De GI is het - in het contact met [verzoekster] en [belanghebbende] op 11 februari 2022 - opgevallen dat [verzoekster] niet voldoende sensitief reageert op [belanghebbende] . Ook viel op dat [belanghebbende] bang is om bij moeder boven te spelen en zij dat ook bij vader is, waarbij zij niet goed kan benoemen waarom ze dan bang is. De GI blijft het zorgelijk vinden dat [verzoekster] [belanghebbende] onvoldoende de emotionele toestemming geeft om bij [verweerder] te zijn. De zedenzaak rondom de halfzussen van [belanghebbende] betekent voor [belanghebbende] dat er meerdere situaties zijn geweest waarbij het [verzoekster] onvoldoende is gelukt om haar kinderen te beschermen tegen een onveilige situatie, nu de pleger een kennis van [verzoekster] was. Voor [belanghebbende] kan zich eenzelfde situatie voordoen. De GI heeft in de interacties tussen [verweerder] en [belanghebbende] , die zijn geobserveerd door de vorige gezinsvoogd, geen zorgen gesignaleerd.
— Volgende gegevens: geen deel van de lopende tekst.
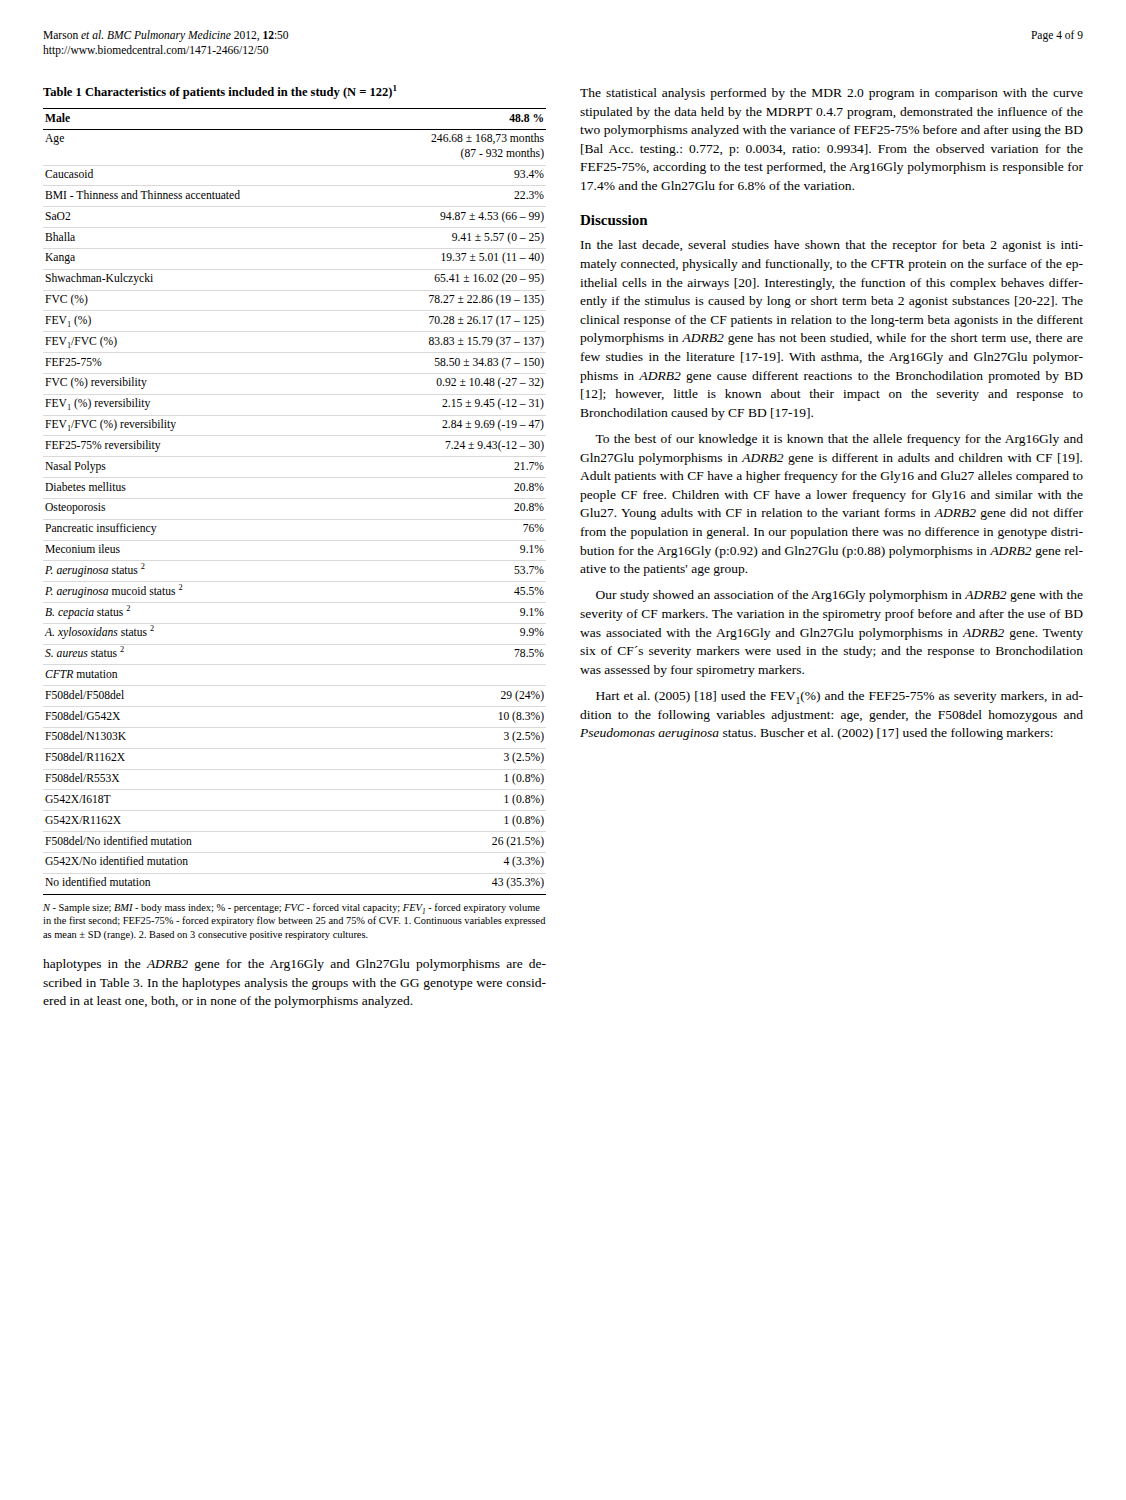Marson et al. BMC Pulmonary Medicine 2012, 12:50
http://www.biomedcentral.com/1471-2466/12/50
Page 4 of 9
Table 1 Characteristics of patients included in the study (N = 122)1
| Male | 48.8 % |
| --- | --- |
| Age | 246.68 ± 168,73 months (87 - 932 months) |
| Caucasoid | 93.4% |
| BMI - Thinness and Thinness accentuated | 22.3% |
| SaO2 | 94.87 ± 4.53 (66 – 99) |
| Bhalla | 9.41 ± 5.57 (0 – 25) |
| Kanga | 19.37 ± 5.01 (11 – 40) |
| Shwachman-Kulczycki | 65.41 ± 16.02 (20 – 95) |
| FVC (%) | 78.27 ± 22.86 (19 – 135) |
| FEV 1 (%) | 70.28 ± 26.17 (17 – 125) |
| FEV 1 /FVC (%) | 83.83 ± 15.79 (37 – 137) |
| FEF25-75% | 58.50 ± 34.83 (7 – 150) |
| FVC (%) reversibility | 0.92 ± 10.48 (-27 – 32) |
| FEV 1 (%) reversibility | 2.15 ± 9.45 (-12 – 31) |
| FEV 1 /FVC (%) reversibility | 2.84 ± 9.69 (-19 – 47) |
| FEF25-75% reversibility | 7.24 ± 9.43(-12 – 30) |
| Nasal Polyps | 21.7% |
| Diabetes mellitus | 20.8% |
| Osteoporosis | 20.8% |
| Pancreatic insufficiency | 76% |
| Meconium ileus | 9.1% |
| P. aeruginosa status 2 | 53.7% |
| P. aeruginosa mucoid status 2 | 45.5% |
| B. cepacia status 2 | 9.1% |
| A. xylosoxidans status 2 | 9.9% |
| S. aureus status 2 | 78.5% |
| CFTR mutation | |
| F508del/F508del | 29 (24%) |
| F508del/G542X | 10 (8.3%) |
| F508del/N1303K | 3 (2.5%) |
| F508del/R1162X | 3 (2.5%) |
| F508del/R553X | 1 (0.8%) |
| G542X/I618T | 1 (0.8%) |
| G542X/R1162X | 1 (0.8%) |
| F508del/No identified mutation | 26 (21.5%) |
| G542X/No identified mutation | 4 (3.3%) |
| No identified mutation | 43 (35.3%) |
N - Sample size; BMI - body mass index; % - percentage; FVC - forced vital capacity; FEV1 - forced expiratory volume in the first second; FEF25-75% - forced expiratory flow between 25 and 75% of CVF. 1. Continuous variables expressed as mean ± SD (range). 2. Based on 3 consecutive positive respiratory cultures.
haplotypes in the ADRB2 gene for the Arg16Gly and Gln27Glu polymorphisms are described in Table 3. In the haplotypes analysis the groups with the GG genotype were considered in at least one, both, or in none of the polymorphisms analyzed.
The statistical analysis performed by the MDR 2.0 program in comparison with the curve stipulated by the data held by the MDRPT 0.4.7 program, demonstrated the influence of the two polymorphisms analyzed with the variance of FEF25-75% before and after using the BD [Bal Acc. testing.: 0.772, p: 0.0034, ratio: 0.9934]. From the observed variation for the FEF25-75%, according to the test performed, the Arg16Gly polymorphism is responsible for 17.4% and the Gln27Glu for 6.8% of the variation.
Discussion
In the last decade, several studies have shown that the receptor for beta 2 agonist is intimately connected, physically and functionally, to the CFTR protein on the surface of the epithelial cells in the airways [20]. Interestingly, the function of this complex behaves differently if the stimulus is caused by long or short term beta 2 agonist substances [20-22]. The clinical response of the CF patients in relation to the long-term beta agonists in the different polymorphisms in ADRB2 gene has not been studied, while for the short term use, there are few studies in the literature [17-19]. With asthma, the Arg16Gly and Gln27Glu polymorphisms in ADRB2 gene cause different reactions to the Bronchodilation promoted by BD [12]; however, little is known about their impact on the severity and response to Bronchodilation caused by CF BD [17-19].
To the best of our knowledge it is known that the allele frequency for the Arg16Gly and Gln27Glu polymorphisms in ADRB2 gene is different in adults and children with CF [19]. Adult patients with CF have a higher frequency for the Gly16 and Glu27 alleles compared to people CF free. Children with CF have a lower frequency for Gly16 and similar with the Glu27. Young adults with CF in relation to the variant forms in ADRB2 gene did not differ from the population in general. In our population there was no difference in genotype distribution for the Arg16Gly (p:0.92) and Gln27Glu (p:0.88) polymorphisms in ADRB2 gene relative to the patients' age group.
Our study showed an association of the Arg16Gly polymorphism in ADRB2 gene with the severity of CF markers. The variation in the spirometry proof before and after the use of BD was associated with the Arg16Gly and Gln27Glu polymorphisms in ADRB2 gene. Twenty six of CF´s severity markers were used in the study; and the response to Bronchodilation was assessed by four spirometry markers.
Hart et al. (2005) [18] used the FEV1(%) and the FEF25-75% as severity markers, in addition to the following variables adjustment: age, gender, the F508del homozygous and Pseudomonas aeruginosa status. Buscher et al. (2002) [17] used the following markers:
Op de vraag wat er moet gebeuren, meldt de GI dat al sinds 2019 het advies, als eerste van ’t Kabouterhuis, luidt dat voor [belanghebbende] duidelijk moet worden waar ze zal wonen. De GI vindt onverkort dat het perspectief bij [verweerder] ligt, met omgang tussen [belanghebbende] en [verzoekster] . Daarbij is noodzakelijk dat de ouders deze regeling accepteren en hun emotionele toestemming hiervoor geven aan [belanghebbende] , omdat de loyaliteitsproblemen van [belanghebbende] anders aanhouden. De raad benoemt dat er door de jaren heen lichamelijke klachten bij [belanghebbende] naar voren komen die signalen kunnen zijn van seksueel misbruik. [verzoekster] uit zorgen over seksueel misbruik en over mogelijke mishandeling van [belanghebbende] door [verweerder] , welke zorgen niet herkend of bevestigd worden; ook uit het gesprek tussen [belanghebbende] en de raad komen geen signalen naar voren. Er zijn daarentegen zorgen over de veiligheid die moeder [belanghebbende] kan bieden, ook gezien het seksueel misbruik van de halfzus van [belanghebbende] door een kennis van [verzoekster] , het huiselijk geweld in het verleden en de overbelasting van [verzoekster] . De raad adviseert gezinsdiagnostiek in de opvoedsituaties bij de ouders en mogelijk van daaruit passende hulpverlening.